The friction of the block with the ramp acts to oppose the force of gravity,
and it may fight gravity to a tie, but it never overpowers it! There are
actually two separate cases to consider.
(1) If the acceleration due to friction ( friction[ theta ]) is greater
than or equal to the acceleration due to gravity ( gravity[ theta ]), then
the block will not move at all. (It certainly won't move up the ramp!)
(2) If the acceleration due to friction is less than the acceleration due
to gravity, then the acceleration of the block will be
gravity[ theta ] - friction[ theta ]
Mathematica will let us treat these two cases separately, but not within the
framework of a simple function. Instead, we will have to use a more general way of
describing a function that takes the two cases into account. Here is a
Mathematica function that will calculate the distance moved by the block as a
function of time and angle.
distance[t_, theta_]:=0/; gravity[theta]<=friction[theta];
distance[t_, theta_]:=
N[1/2 * (gravity[theta]-friction[theta]) * t^2]

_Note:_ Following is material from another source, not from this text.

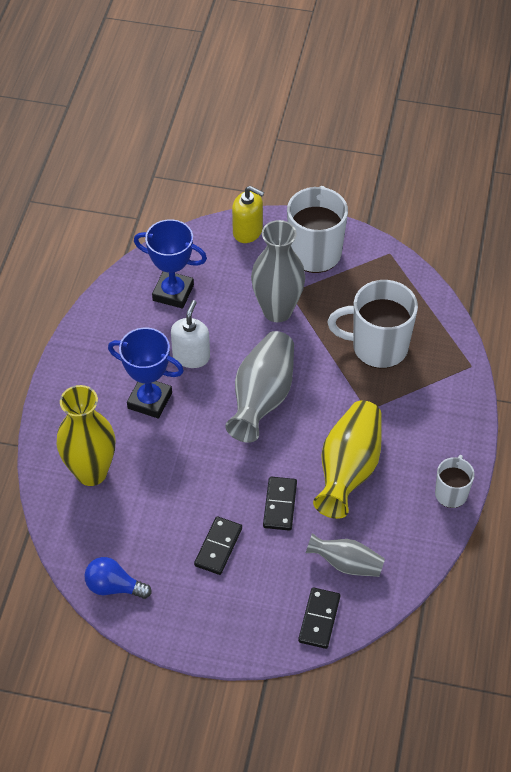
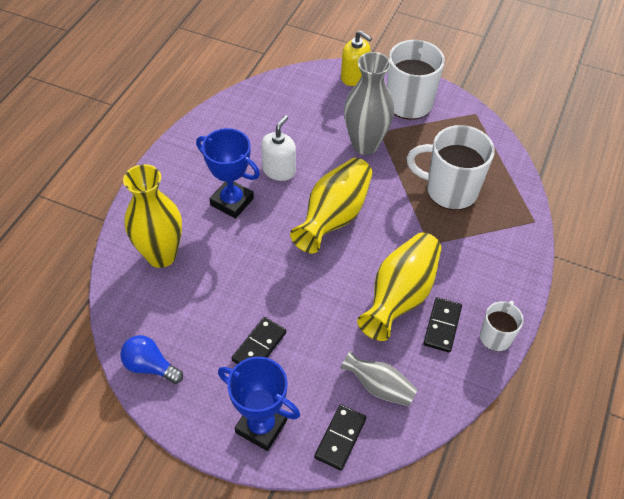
camera: 10 degrees right, 0 degrees up
(173, 293) = (277, 115): blue trophy -> blue trophy (261, 426)
(262, 398) = (334, 217): grey vase -> yellow vase
(280, 505) = (327, 317): black domino -> black domino (442, 326)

Now let's see what this procedure is all about, and how it differs from (and is
similar to) a regular function.
We have named the procedure ``distance'' just as we name functions and other
things in Mathematica---via assignment. We assigned two different outcomes to any invocation of the function, as specified by the /; operator. In the example above we told the function that the value is zero for
gravity[theta]<=friction[theta]
and otherwise to use the function as we first defined it. How far does the block move in ten seconds if the angle of the ramp is 0 degrees?
distance[10, 0]
How about how far it moves in ten seconds if the angle of the ramp is 90
degrees?
distance[10, Pi/2]
We can also plot the distance covered by the block in five seconds as theta
varies from 0 to 90 degrees (0 to Pi/2 radians).

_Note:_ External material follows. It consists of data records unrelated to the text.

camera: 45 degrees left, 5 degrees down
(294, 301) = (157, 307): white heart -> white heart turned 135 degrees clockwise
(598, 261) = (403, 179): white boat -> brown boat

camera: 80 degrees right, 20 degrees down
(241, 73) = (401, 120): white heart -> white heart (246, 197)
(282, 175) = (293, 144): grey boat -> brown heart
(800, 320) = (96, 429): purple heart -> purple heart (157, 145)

Plot[distance[5, theta], {theta, 0, Pi/2}];
All of this experimentation should confirm that the block no longer moves
backwards for small angles. It also reveals an important property of programs.

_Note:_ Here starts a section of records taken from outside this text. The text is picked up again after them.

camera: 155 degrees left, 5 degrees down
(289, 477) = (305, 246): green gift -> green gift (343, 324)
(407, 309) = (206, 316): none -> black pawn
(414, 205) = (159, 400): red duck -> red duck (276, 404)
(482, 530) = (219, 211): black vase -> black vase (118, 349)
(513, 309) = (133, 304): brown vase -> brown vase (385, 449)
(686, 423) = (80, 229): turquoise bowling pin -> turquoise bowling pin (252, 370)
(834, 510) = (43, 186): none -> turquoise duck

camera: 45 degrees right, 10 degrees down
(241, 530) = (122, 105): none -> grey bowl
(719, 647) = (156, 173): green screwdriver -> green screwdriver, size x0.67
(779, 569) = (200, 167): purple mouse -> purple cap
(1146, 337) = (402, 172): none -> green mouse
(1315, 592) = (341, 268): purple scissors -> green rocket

It is perfectly feasible to use a procedure (or function) without knowing
anything about how the procedure (or function) works. You only need to
now what it does. This is called the principle of abstraction, and
is what makes it possible to write large programs.
Now let's look at the internal workings of the function. In a procedure, we
give step-by-step instructions, called statements, to Mathematica. In this one the
instructions are rather simple. We tell Mathematica to do a comparison, and then to
return one value or another based upon the outcome of the comparison.
When you write C and Fortran programs, you'll be writing procedures much like
``distance.'' The procedures that you write will consist of statements that
give step-by-step instructions. Among other kinds of statements, C and Fortran
have conditional statements much like the one you've just seen.
Although the details of Fortran and C are different, the surface appearance of programs will be similar.